Single by Rascal Flatts

from the album Rascal Flatts
- B-side: "Long Slow Beautiful Dance"
- Released: February 21, 2000
- Recorded: 1999
- Genre: Country
- Length: 3:35
- Label: Lyric Street
- Songwriters: Steve Bogard; Rick Giles;
- Producers: Mark Bright; Marty Williams;

Rascal Flatts singles chronology
|  | "Prayin' for Daylight" (2000) | "This Everyday Love" (2000) |

= Prayin' for Daylight =

2000 single by Rascal Flatts

"Prayin' for Daylight" is a song written by Steve Bogard and Rick Giles and recorded by American country music group Rascal Flatts. It was released in February 2000 as the first single from the band's self-titled debut album and as their debut single. The song reached number 3 on the U.S. Billboard Hot Country Singles & Tracks (now Hot Country Songs) chart.

==Content==
The song is a moderate up-tempo song in which the narrator's lover has just left him, and he has not been able to sleep. He also begs her to come back so he could stop the lonely nights of "prayin' for daylight."

==Background==
On the band's website, Jay DeMarcus commented on the recording of "Prayin' For Daylight": "The first single. That was the first tune we ever cut as a group, and the first song that Lyric Street ever heard us do. It was very, very instrumental in getting our deal. We love the song. It's a very memorable kind of chorus and it just showcases what we can do as well as the band. I think if somebody said tell us what you're all about, we could play that song and they'd get a pretty good picture of what we can do. "Prayin' For Daylight" was special because at the last minute we changed the feel of the whole song. The demo was really, really different and what's become the little, hooky guitar riff, that happened moments before we went to tape."

==Chart performance==
"Prayin' for Daylight" debuted at number 60 on the U.S. Billboard Hot Country Singles & Tracks for the week of March 4, 2000. The song spent thirty-one weeks on the U.S. Billboard Hot Country Singles & Tracks chart, reaching a peak of number 3. The single's B-side, "Long Slow Beautiful Dance," spent two weeks on the same chart in December 2000, peaking at number 73.
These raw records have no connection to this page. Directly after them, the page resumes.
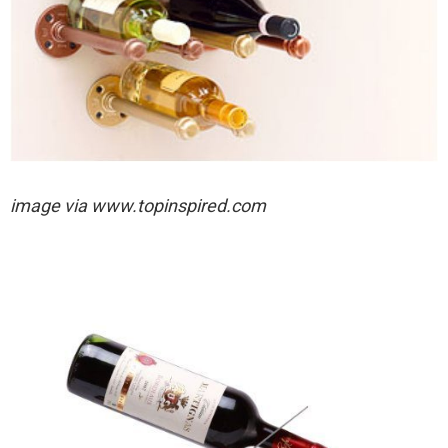
image via
www.topinspired.com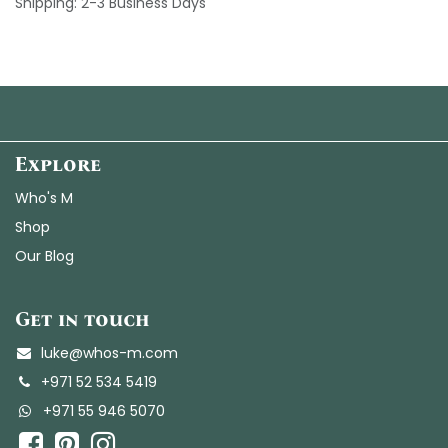
Shipping: 2-3 Business Days
Explore
Who's M
Shop
Our Blog
Get in touch
luke@whos-m.com
+971 52 534 5419
+
971 55 946 5070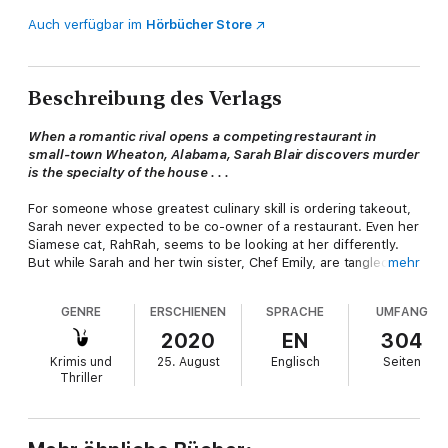
Auch verfügbar im
Hörbücher Store
Beschreibung des Verlags
When a romantic rival opens a competing restaurant in
small-town Wheaton, Alabama, Sarah Blair discovers murder
is the specialty of the house . . .
For someone whose greatest culinary skill is ordering takeout,
Sarah never expected to be co-owner of a restaurant. Even her
Siamese cat, RahRah, seems to be looking at her differently.
But while Sarah and her twin sister, Chef Emily, are tangled up
mehr
in red tape waiting for the building inspector to get around to
them, an attention-stealing new establishment—run by none
GENRE
ERSCHIENEN
SPRACHE
UMFANG
other than Sarah's late ex-husband's mistress, Jane—is having
its grand opening across the street.
2020
EN
304
Krimis und
25. August
Englisch
Seiten
Jane's new sous chef, Riley Miller, is the talk of Wheaton with
Thriller
her delicious vegan specialties. When Riley is found dead
outside the restaurant with Sarah's friend, Jacob, kneeling over
her, the former line cook—whose infatuation with Riley was no
secret—becomes the prime suspect. Now Sarah must turn up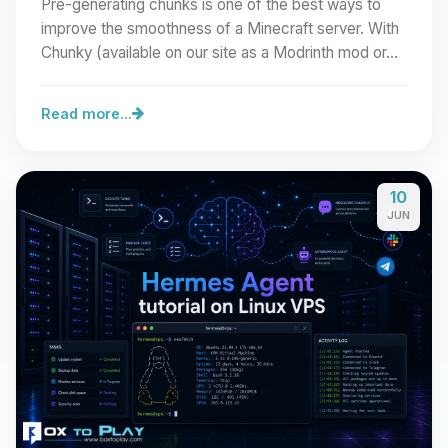
Pre-generating chunks is one of the best ways to
improve the smoothness of a Minecraft server. With
Chunky (available on our site as a Modrinth mod or…
Read more...
10
JUN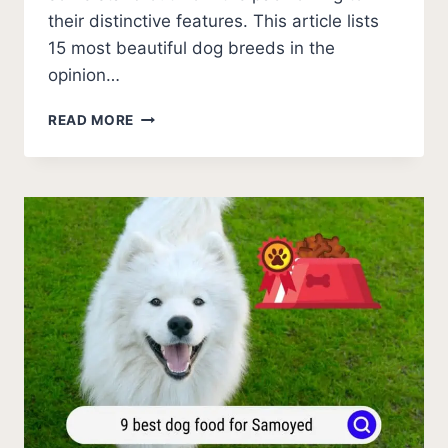
their distinctive features. This article lists
15 most beautiful dog breeds in the
opinion…
15
READ MORE
MOST
BEAUTIFUL
DOG
BREEDS
(WITH
PICTURES)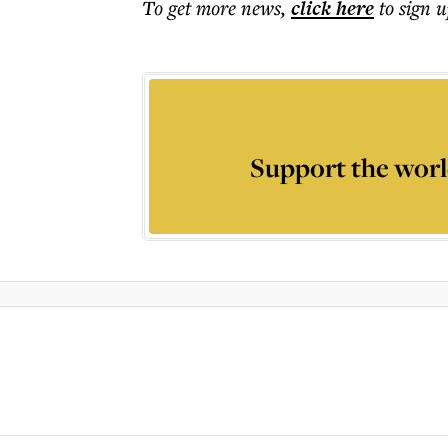
To get more
news
,
click here
to sign u
Support the worl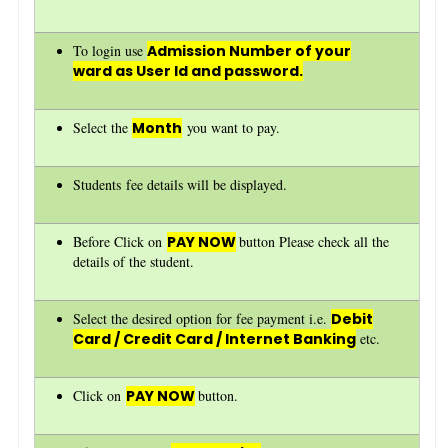
To login use
Admission Number of your
ward as User Id and password.
Select the
Month
you want to pay.
Students fee details will be displayed.
Before Click on
PAY NOW
button Please check all the
details of the student.
Select the desired option for fee payment i.e.
Debit
Card / Credit Card / Internet Banking
etc.
Click on
PAY NOW
button.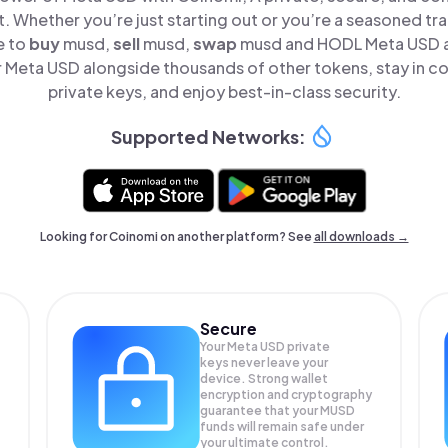
t. Whether you’re just starting out or you’re a seasoned tr
e to
buy
musd,
sell
musd,
swap
musd and HODL Meta USD all
Meta USD alongside thousands of other tokens, stay in co
private keys, and enjoy best-in-class security.
Supported Networks:
Looking for Coinomi on another platform? See
all downloads →
Secure
Your Meta USD private
keys never leave your
device. Strong wallet
encryption and cryptography
guarantee that your
MUSD
funds will remain safe under
your ultimate control.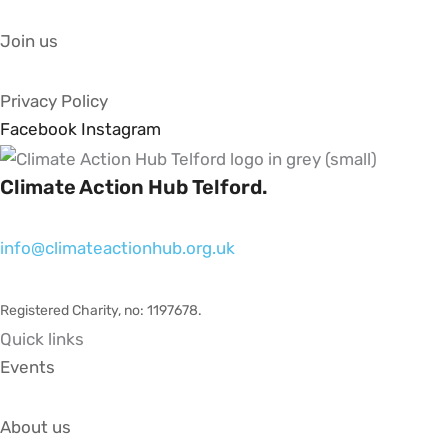
Join us
Privacy Policy
Facebook
Instagram
Climate Action Hub Telford.
info@climateactionhub.org.uk
Registered Charity, no: 1197678
.
Quick links
Events
About us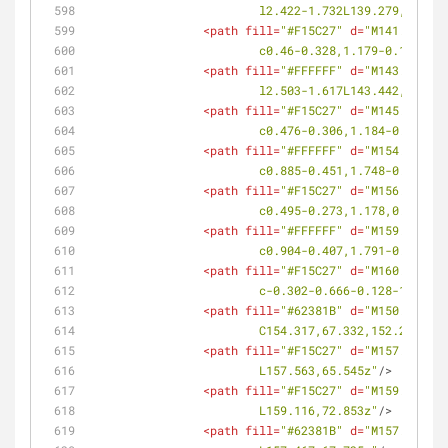
			l2.422-1.732L139.279,114.8
<
path
fill
=
"#F15C27"
d
=
"M141.302,11
			c0.46-0.328,1.179-0.112,1
<
path
fill
=
"#FFFFFF"
d
=
"M143.442,11
			l2.503-1.617L143.442,112.0
<
path
fill
=
"#F15C27"
d
=
"M145.283,11
			c0.476-0.306,1.184-0.058,
<
path
fill
=
"#FFFFFF"
d
=
"M154.832,10
			c0.885-0.451,1.748-0.949,
<
path
fill
=
"#F15C27"
d
=
"M156.18,109
			c0.495-0.273,1.178,0.083,
<
path
fill
=
"#FFFFFF"
d
=
"M159.417,10
			c0.904-0.407,1.791-0.863,
<
path
fill
=
"#F15C27"
d
=
"M160.571,10
			c-0.302-0.666-0.128-1.39
<
path
fill
=
"#62381B"
d
=
"M150.134,68
			C154.317,67.332,152.213,6
<
path
fill
=
"#F15C27"
d
=
"M157.563,65
			L157.563,65.545z"
/>
<
path
fill
=
"#F15C27"
d
=
"M159.116,72
			L159.116,72.853z"
/>
<
path
fill
=
"#62381B"
d
=
"M157.467,67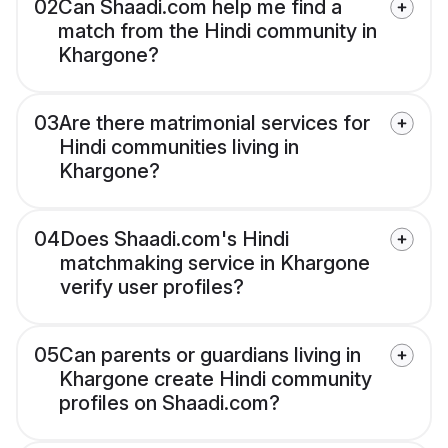
02
Can Shaadi.com help me find a
match from the Hindi community in
Khargone?
03
Are there matrimonial services for
Hindi communities living in
Khargone?
04
Does Shaadi.com's Hindi
matchmaking service in Khargone
verify user profiles?
05
Can parents or guardians living in
Khargone create Hindi community
profiles on Shaadi.com?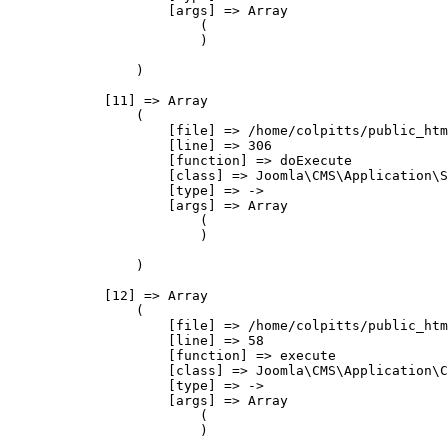
                    [args] => Array

                        (

                        )

                )

            [11] => Array

                (

                    [file] => /home/colpitts/public_htm
                    [line] => 306

                    [function] => doExecute

                    [class] => Joomla\CMS\Application\S
                    [type] => ->

                    [args] => Array

                        (

                        )

                )

            [12] => Array

                (

                    [file] => /home/colpitts/public_htm
                    [line] => 58

                    [function] => execute

                    [class] => Joomla\CMS\Application\C
                    [type] => ->

                    [args] => Array

                        (

                        )
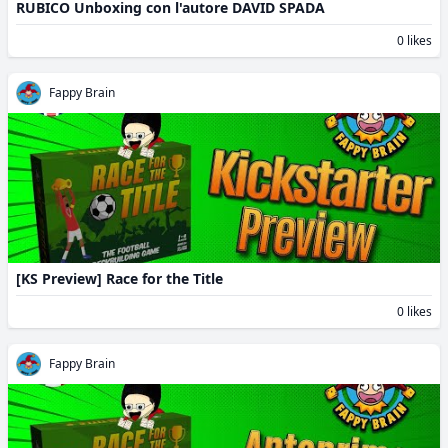
RUBICO Unboxing con l'autore DAVID SPADA
0 likes
Fappy Brain
[KS Preview] Race for the Title
0 likes
Fappy Brain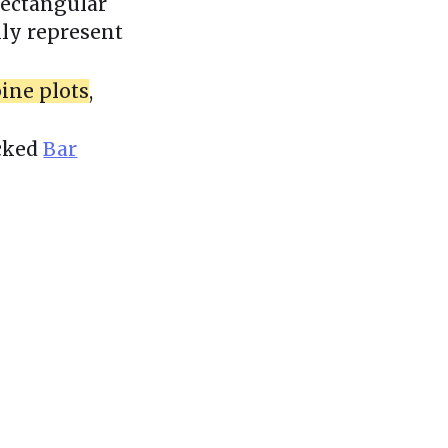
 rectangular
ily represent
ine plots
,
acked
Bar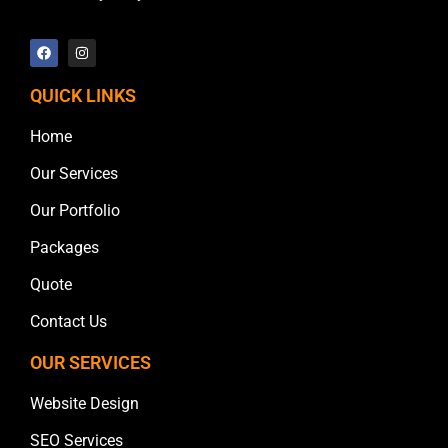
QUICK LINKS
Home
Our Services
Our Portfolio
Packages
Quote
Contact Us
OUR SERVICES
Website Design
SEO Services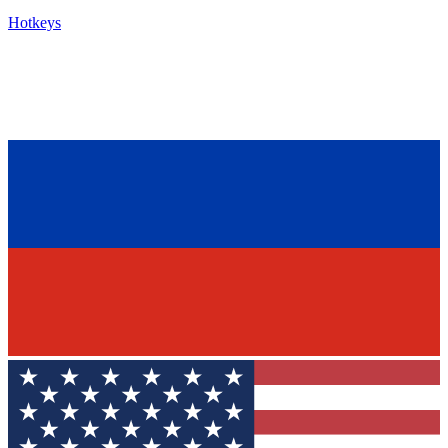
Hotkeys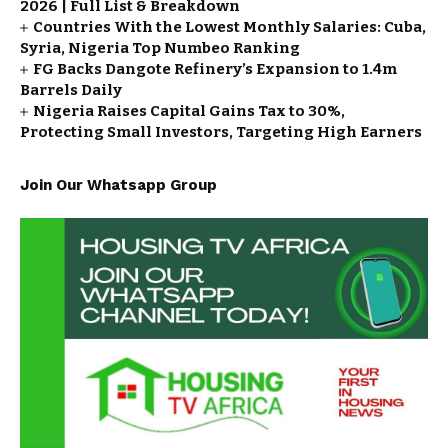
2026 | Full List & Breakdown
Countries With the Lowest Monthly Salaries: Cuba,
Syria, Nigeria Top Numbeo Ranking
FG Backs Dangote Refinery’s Expansion to 1.4m
Barrels Daily
Nigeria Raises Capital Gains Tax to 30%,
Protecting Small Investors, Targeting High Earners
Join Our Whatsapp Group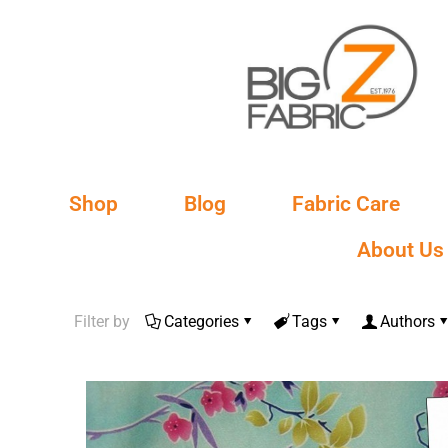
Shop
Blog
Fabric Care
About Us
Filter by
Categories
Tags
Authors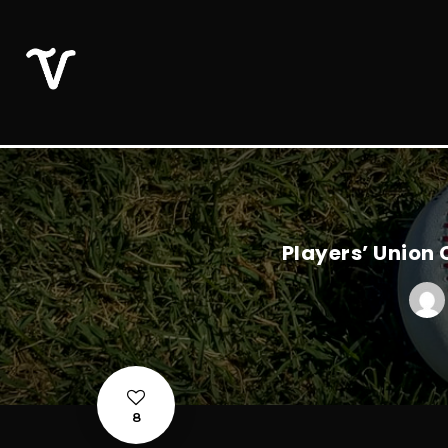
Players’ Union
8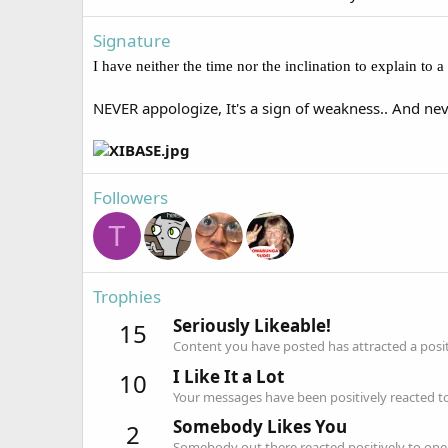
Signature
I have neither the time nor the inclination to explain to
NEVER appologize, It's a sign of weakness.. And nev
Followers
T
Trophies
Seriously Likeable!
15
Content you have posted has attracted a positi
I Like It a Lot
10
Your messages have been positively reacted to
Somebody Likes You
2
Somebody out there reacted positively to one 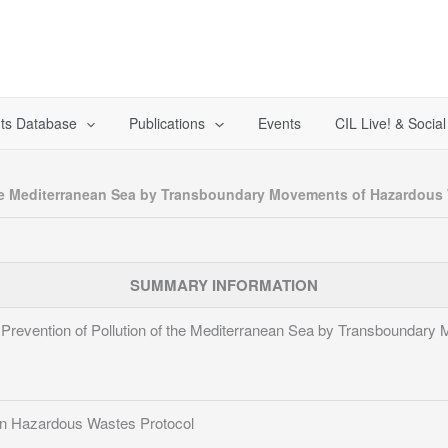
ts Database
Publications
Events
CIL Live! & Socia
 the Mediterranean Sea by Transboundary Movements of Hazardous
SUMMARY INFORMATION
e Prevention of Pollution of the Mediterranean Sea by Transboundar
n Hazardous Wastes Protocol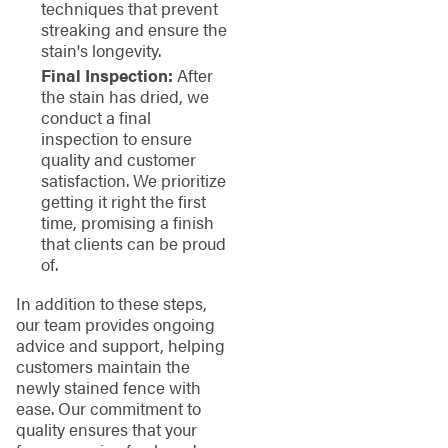
techniques that prevent
streaking and ensure the
stain's longevity.
Final Inspection:
After
the stain has dried, we
conduct a final
inspection to ensure
quality and customer
satisfaction. We prioritize
getting it right the first
time, promising a finish
that clients can be proud
of.
In addition to these steps,
our team provides ongoing
advice and support, helping
customers maintain the
newly stained fence with
ease. Our commitment to
quality ensures that your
| Chart (2000) | Peak position |
|---|---|
| Canada Country Tracks (RPM) | 4 |
| US Billboard Hot 100 | 38 |
| US Hot Country Songs (Billboard) | 3 |

===Year-end charts===

| Chart (2000) | Position |
|---|---|
| US Country Songs (Billboard) | 14 |

==Certifications==

| Region | Certification | Certified units/sales |
| United States (RIAA) | Gold | 500,000^{‡} |
^{‡} Sales+streaming figures based on certification alone.